Show all the lines in the data below that include the word "Köln".

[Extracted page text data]
---------------

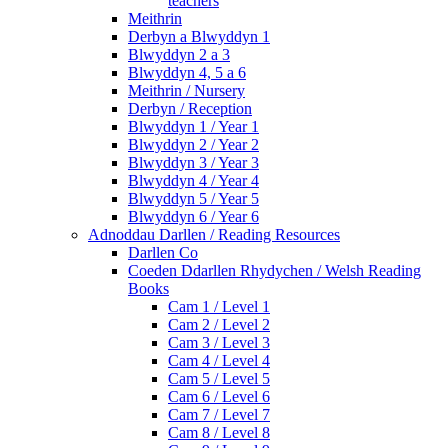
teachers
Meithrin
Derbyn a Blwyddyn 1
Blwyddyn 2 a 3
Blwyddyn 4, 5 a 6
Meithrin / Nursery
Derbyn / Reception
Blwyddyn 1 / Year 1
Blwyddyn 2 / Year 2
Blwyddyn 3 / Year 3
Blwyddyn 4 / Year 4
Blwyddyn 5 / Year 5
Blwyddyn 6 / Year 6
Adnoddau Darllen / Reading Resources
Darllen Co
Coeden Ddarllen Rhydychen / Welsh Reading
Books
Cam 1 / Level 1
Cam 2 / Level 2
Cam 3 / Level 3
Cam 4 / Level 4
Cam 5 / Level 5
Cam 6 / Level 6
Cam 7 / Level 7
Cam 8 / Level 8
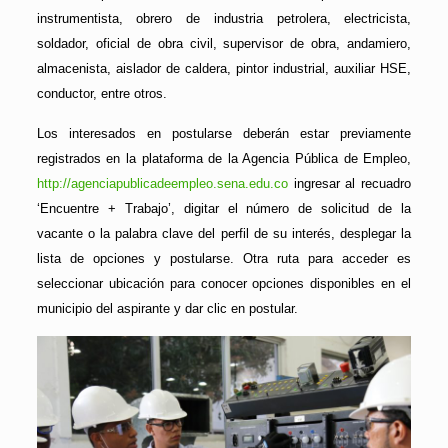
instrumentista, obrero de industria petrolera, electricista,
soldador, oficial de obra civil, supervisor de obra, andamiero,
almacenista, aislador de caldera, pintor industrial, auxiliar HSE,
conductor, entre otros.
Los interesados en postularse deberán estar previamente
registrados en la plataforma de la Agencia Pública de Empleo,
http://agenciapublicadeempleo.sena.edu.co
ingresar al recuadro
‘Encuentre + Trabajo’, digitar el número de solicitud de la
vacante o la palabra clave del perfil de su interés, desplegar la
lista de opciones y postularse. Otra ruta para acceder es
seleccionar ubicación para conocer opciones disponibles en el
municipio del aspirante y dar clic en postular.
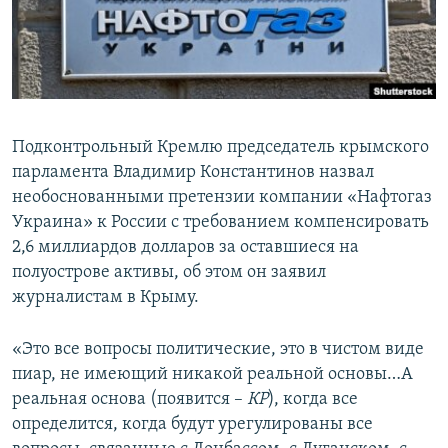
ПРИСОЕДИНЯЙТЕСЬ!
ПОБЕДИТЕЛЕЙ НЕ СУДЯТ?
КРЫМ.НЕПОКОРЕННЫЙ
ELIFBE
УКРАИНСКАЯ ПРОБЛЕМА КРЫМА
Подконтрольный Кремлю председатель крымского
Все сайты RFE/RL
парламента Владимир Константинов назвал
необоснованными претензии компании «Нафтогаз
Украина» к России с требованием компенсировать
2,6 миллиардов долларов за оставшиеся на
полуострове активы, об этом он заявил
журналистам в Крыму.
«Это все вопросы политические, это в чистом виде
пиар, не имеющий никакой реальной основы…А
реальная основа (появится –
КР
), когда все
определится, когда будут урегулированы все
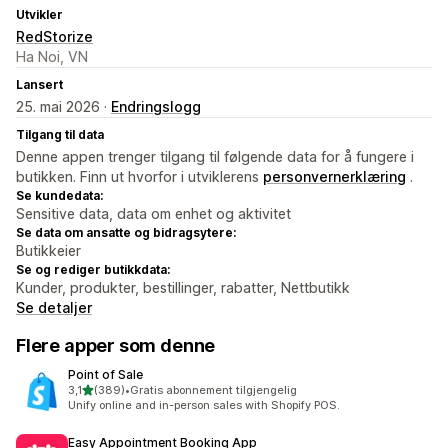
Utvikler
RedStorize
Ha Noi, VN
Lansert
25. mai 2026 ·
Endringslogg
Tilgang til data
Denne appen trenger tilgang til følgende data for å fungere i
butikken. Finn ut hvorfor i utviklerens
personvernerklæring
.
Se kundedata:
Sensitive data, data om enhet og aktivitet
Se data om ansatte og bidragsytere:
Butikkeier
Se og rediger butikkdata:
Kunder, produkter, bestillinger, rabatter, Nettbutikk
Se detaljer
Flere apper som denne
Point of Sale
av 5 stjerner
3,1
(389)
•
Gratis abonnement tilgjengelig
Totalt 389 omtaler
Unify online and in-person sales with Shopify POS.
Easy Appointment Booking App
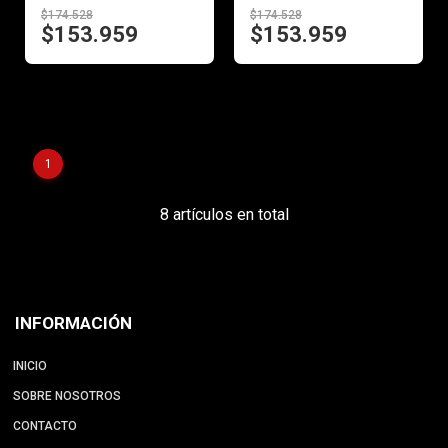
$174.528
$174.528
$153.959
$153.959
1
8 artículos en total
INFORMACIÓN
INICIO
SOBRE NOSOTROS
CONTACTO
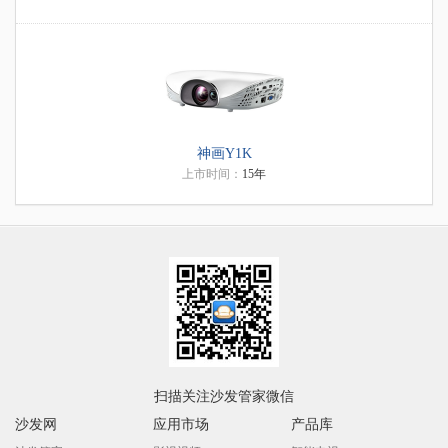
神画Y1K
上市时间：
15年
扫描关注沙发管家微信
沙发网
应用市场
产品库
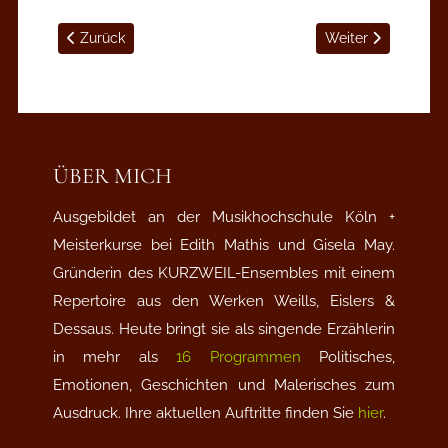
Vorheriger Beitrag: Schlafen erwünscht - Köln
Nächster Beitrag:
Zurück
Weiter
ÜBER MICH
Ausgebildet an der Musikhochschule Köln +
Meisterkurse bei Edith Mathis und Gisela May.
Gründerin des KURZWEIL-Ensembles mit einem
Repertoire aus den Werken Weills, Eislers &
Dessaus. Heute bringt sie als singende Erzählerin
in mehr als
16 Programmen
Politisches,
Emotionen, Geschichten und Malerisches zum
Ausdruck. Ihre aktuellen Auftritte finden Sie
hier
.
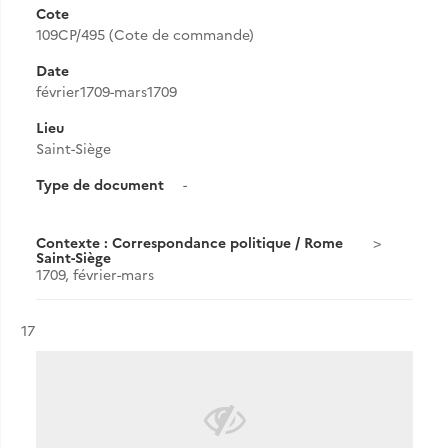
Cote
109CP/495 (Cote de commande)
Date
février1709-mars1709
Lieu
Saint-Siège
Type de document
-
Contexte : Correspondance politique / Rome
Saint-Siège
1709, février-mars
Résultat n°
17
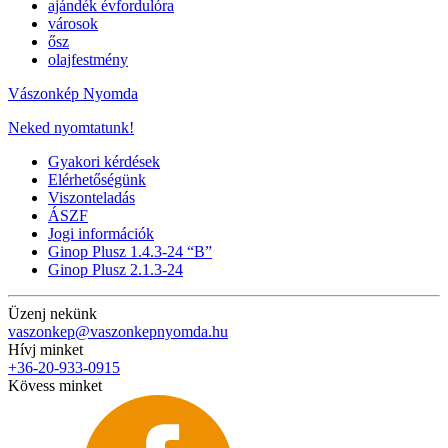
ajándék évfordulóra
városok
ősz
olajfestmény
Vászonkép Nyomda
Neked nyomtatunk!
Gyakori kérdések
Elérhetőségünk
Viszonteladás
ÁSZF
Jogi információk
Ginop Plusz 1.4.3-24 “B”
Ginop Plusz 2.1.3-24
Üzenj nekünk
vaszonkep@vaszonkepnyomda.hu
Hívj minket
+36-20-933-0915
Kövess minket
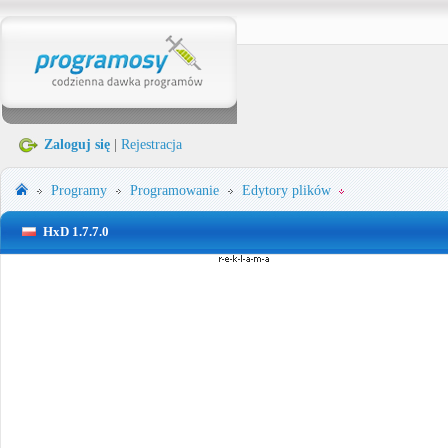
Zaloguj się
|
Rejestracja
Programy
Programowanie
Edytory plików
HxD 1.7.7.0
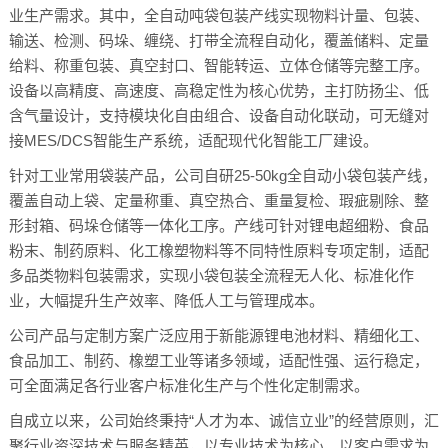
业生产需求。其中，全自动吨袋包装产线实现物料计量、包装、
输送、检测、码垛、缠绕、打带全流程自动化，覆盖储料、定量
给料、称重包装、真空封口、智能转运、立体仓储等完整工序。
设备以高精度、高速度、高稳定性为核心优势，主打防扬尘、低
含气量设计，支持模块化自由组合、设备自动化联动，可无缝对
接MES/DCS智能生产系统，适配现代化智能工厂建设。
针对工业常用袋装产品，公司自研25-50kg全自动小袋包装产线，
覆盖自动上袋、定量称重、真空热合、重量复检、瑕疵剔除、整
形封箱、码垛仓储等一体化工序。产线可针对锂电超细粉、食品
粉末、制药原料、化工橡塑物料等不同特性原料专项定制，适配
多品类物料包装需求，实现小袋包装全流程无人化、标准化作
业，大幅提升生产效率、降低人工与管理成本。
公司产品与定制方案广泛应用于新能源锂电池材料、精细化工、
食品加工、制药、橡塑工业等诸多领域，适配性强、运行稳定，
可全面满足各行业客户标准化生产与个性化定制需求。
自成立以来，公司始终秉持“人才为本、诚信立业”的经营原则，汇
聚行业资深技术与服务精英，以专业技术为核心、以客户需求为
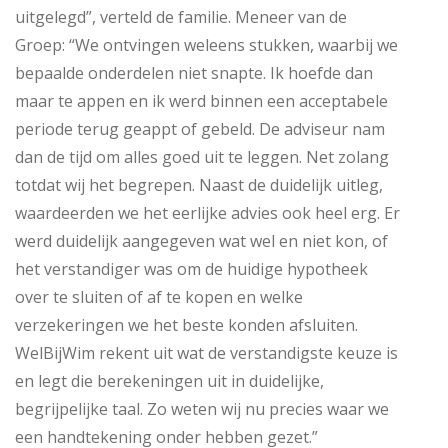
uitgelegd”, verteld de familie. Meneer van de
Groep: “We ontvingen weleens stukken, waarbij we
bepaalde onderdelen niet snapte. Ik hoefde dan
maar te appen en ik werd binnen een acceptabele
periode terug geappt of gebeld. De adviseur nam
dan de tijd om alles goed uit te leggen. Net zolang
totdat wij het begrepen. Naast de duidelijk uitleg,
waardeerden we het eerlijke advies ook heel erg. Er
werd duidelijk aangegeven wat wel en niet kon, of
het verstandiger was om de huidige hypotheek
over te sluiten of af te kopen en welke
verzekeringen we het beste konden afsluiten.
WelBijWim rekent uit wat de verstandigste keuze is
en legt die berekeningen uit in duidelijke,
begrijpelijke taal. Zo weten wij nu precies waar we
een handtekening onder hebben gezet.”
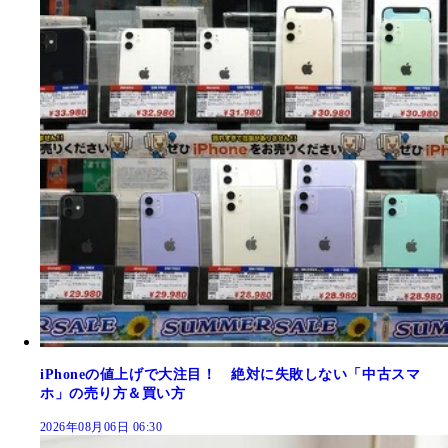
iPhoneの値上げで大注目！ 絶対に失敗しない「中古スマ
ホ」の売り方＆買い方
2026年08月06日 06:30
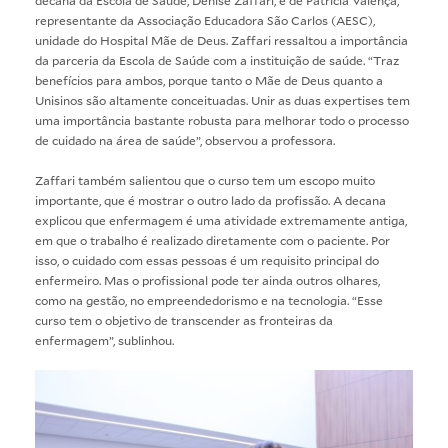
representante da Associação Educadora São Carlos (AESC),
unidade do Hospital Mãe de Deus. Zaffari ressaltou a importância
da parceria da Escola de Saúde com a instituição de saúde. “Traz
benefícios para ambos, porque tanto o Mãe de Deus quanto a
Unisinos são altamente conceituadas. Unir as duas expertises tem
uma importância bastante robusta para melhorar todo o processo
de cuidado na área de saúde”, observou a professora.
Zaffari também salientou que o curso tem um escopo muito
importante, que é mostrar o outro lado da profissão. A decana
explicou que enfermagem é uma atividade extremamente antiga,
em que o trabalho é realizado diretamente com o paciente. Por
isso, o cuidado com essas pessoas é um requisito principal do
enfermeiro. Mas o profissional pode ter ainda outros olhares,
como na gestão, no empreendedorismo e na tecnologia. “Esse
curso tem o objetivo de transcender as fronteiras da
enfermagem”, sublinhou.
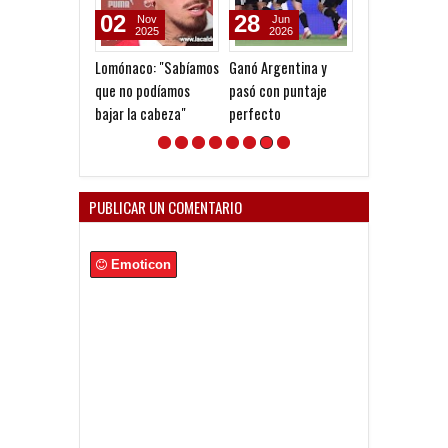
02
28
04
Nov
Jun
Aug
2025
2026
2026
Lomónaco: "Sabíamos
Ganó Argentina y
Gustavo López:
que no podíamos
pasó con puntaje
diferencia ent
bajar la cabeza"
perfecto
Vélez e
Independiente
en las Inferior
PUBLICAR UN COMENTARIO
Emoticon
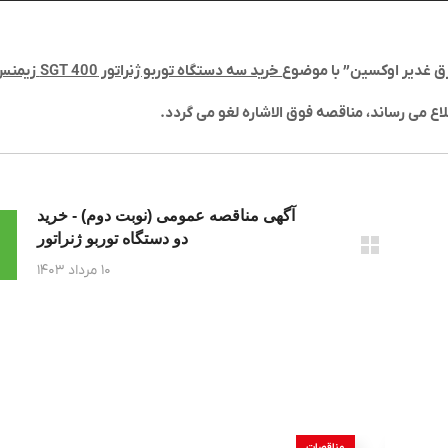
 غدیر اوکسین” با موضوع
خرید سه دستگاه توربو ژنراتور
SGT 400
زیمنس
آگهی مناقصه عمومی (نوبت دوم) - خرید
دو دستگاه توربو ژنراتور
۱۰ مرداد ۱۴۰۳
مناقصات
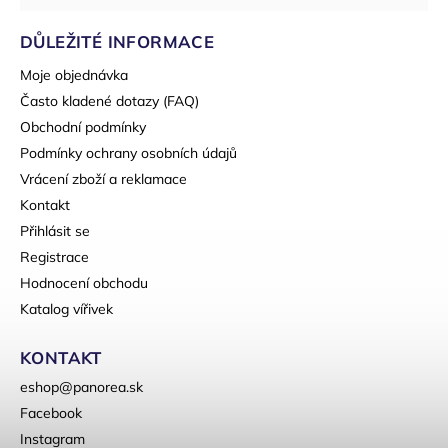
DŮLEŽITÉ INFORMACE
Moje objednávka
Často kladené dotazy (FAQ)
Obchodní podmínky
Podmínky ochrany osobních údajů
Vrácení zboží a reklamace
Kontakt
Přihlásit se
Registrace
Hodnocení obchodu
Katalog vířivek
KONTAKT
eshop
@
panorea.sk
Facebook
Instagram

---------------

→ **The answer**
Vorheriger Beitrag: Schlafen erwünscht - Köln
Ausgebildet an der Musikhochschule Köln +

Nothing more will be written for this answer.